Among the participants who were both against PAS and whose own trust would decrease (n = 255), several were concerned that the criteria would never be fulfilled and that external influence on the patient’s decision could never be avoided. Also, here the counterargument was the question—what is the difference between a patient’s wish to discontinue a life-sustaining treatment and PAS? If there is no relevant difference in the two situations regarding others’ impact or estimation of the patient’s competency, we ought to respect such a patient’s wish as well as a patient who prefers PAS to good palliative care. But we might also consider whether prolonging a patient’s suffering is equivalent to harming a patient. This statement was identified as a counterargument against the statement that palliativists are better at predicting when it is time for palliative sedation.
Strengths and limitations
Because conscientious objection is a non-option in Sweden, personal values might be disguised or filtered by self-censorship, at least with inference to the best explanation.
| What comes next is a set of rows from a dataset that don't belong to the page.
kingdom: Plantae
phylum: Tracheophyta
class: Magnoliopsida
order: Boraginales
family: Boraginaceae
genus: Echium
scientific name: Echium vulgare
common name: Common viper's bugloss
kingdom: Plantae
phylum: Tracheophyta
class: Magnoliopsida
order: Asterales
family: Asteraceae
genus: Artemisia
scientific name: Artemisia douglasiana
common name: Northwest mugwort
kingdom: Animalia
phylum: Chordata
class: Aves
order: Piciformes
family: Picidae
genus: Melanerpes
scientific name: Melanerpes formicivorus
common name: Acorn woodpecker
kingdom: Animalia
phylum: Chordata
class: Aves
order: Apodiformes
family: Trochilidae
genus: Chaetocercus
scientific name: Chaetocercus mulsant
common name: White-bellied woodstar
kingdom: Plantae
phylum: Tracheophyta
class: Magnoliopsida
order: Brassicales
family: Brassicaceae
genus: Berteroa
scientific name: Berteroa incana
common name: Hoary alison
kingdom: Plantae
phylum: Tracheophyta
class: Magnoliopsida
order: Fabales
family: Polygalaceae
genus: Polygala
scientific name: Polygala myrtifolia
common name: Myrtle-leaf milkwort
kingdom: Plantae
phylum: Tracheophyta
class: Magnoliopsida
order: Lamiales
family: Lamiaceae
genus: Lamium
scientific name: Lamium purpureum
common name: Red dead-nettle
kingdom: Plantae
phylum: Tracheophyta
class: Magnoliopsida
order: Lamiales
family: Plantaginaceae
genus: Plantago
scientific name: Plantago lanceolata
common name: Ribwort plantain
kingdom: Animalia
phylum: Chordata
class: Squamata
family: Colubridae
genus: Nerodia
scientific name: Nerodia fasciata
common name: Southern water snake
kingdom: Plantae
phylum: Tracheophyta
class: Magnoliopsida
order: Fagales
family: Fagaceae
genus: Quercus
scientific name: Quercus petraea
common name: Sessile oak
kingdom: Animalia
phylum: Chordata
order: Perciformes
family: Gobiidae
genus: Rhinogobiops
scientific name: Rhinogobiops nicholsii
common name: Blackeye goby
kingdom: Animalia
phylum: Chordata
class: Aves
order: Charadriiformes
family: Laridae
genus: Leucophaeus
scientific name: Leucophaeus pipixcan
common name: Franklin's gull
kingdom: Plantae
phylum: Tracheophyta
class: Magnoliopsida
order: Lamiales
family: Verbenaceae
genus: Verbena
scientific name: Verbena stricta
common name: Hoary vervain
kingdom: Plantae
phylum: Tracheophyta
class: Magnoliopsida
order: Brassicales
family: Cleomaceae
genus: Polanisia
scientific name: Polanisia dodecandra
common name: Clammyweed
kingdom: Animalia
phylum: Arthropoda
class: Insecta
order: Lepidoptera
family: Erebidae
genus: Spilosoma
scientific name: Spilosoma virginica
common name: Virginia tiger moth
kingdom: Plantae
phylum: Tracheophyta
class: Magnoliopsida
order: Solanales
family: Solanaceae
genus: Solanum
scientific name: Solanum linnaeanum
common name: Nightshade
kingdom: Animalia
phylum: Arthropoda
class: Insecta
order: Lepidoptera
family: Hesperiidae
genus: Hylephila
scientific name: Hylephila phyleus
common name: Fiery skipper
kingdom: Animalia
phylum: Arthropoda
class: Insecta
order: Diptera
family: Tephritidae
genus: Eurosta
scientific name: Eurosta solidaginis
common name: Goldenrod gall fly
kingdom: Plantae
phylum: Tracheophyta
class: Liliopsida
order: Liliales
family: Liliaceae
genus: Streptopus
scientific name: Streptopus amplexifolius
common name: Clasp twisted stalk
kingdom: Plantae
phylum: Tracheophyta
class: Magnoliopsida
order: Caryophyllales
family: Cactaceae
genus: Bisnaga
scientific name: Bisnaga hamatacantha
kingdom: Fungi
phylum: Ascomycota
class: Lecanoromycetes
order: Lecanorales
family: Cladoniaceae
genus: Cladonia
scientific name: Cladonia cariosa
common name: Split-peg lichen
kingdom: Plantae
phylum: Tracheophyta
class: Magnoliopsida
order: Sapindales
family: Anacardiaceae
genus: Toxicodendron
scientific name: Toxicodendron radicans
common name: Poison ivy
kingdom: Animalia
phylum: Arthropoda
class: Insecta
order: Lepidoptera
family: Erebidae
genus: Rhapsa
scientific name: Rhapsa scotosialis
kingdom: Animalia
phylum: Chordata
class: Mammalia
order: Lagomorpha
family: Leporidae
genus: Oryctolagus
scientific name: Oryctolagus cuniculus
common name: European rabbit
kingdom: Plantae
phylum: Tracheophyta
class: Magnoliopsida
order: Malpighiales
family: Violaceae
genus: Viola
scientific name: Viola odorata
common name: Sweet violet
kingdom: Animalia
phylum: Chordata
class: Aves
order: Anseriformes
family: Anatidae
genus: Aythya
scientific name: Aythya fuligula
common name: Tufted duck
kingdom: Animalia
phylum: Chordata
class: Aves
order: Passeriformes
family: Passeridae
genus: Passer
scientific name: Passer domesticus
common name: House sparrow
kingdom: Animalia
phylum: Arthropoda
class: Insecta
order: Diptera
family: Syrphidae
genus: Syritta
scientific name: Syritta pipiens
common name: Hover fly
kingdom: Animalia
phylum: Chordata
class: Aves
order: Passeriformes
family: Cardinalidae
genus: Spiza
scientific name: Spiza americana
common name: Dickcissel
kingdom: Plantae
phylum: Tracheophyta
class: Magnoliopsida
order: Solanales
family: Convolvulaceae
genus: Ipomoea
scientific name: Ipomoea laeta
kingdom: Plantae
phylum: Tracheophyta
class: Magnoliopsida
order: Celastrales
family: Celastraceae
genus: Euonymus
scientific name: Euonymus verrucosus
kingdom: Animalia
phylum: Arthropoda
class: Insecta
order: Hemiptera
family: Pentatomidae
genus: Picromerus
In the present study, we have presented a method to elucidate otherwise hidden values by asking what would happen with the physicians’ own trust in healthcare if PAS were legalized. The method has been validated in different contexts and appears reproducible and reliable. 3
Even though the sample of physicians was randomly selected, except for palliativists where the whole sample was included (n = 123), other specialties could also have been included such as neurology, neurosurgery, pulmonology, and rehabilitation, i.e. specialties managing different neurodegenerative diseases and chronic respiratory diseases. However, in order to compare the present study with a similar study from 2007, we only added palliativists, which became a clinical specialty of its own in 2015 and hence was not included in the 2007 study. 8
Conclusion
We found a strong association between reporting a decrease in one’s own trust in healthcare if PAS were to be legalized and being against PAS on the one hand and reporting an increase in one’s own trust in healthcare and being in favor of PAS on the other hand.
Those reporting an attitude against PAS often provided factual claims supporting their attitude; however, these factual claims seem value-impregnated to some extent.
The present study suggests that the group of neutrals has increased significantly compared to a study conducted in 2007. If this trend continues, the discussion of PAS might become less emotional and the arguments against PAS less value impregnated.
Footnotes
Declaration of conflicting interests
The authors declared no potential conflicts of interest with respect to the research, authorship, and/or publication of this article.
Funding
The authors received no financial support for the research, authorship, and/or publication of this article.
Ethics approval
The study was approved by the Swedish Ethical Review Authority, Dnr: 2020-01842.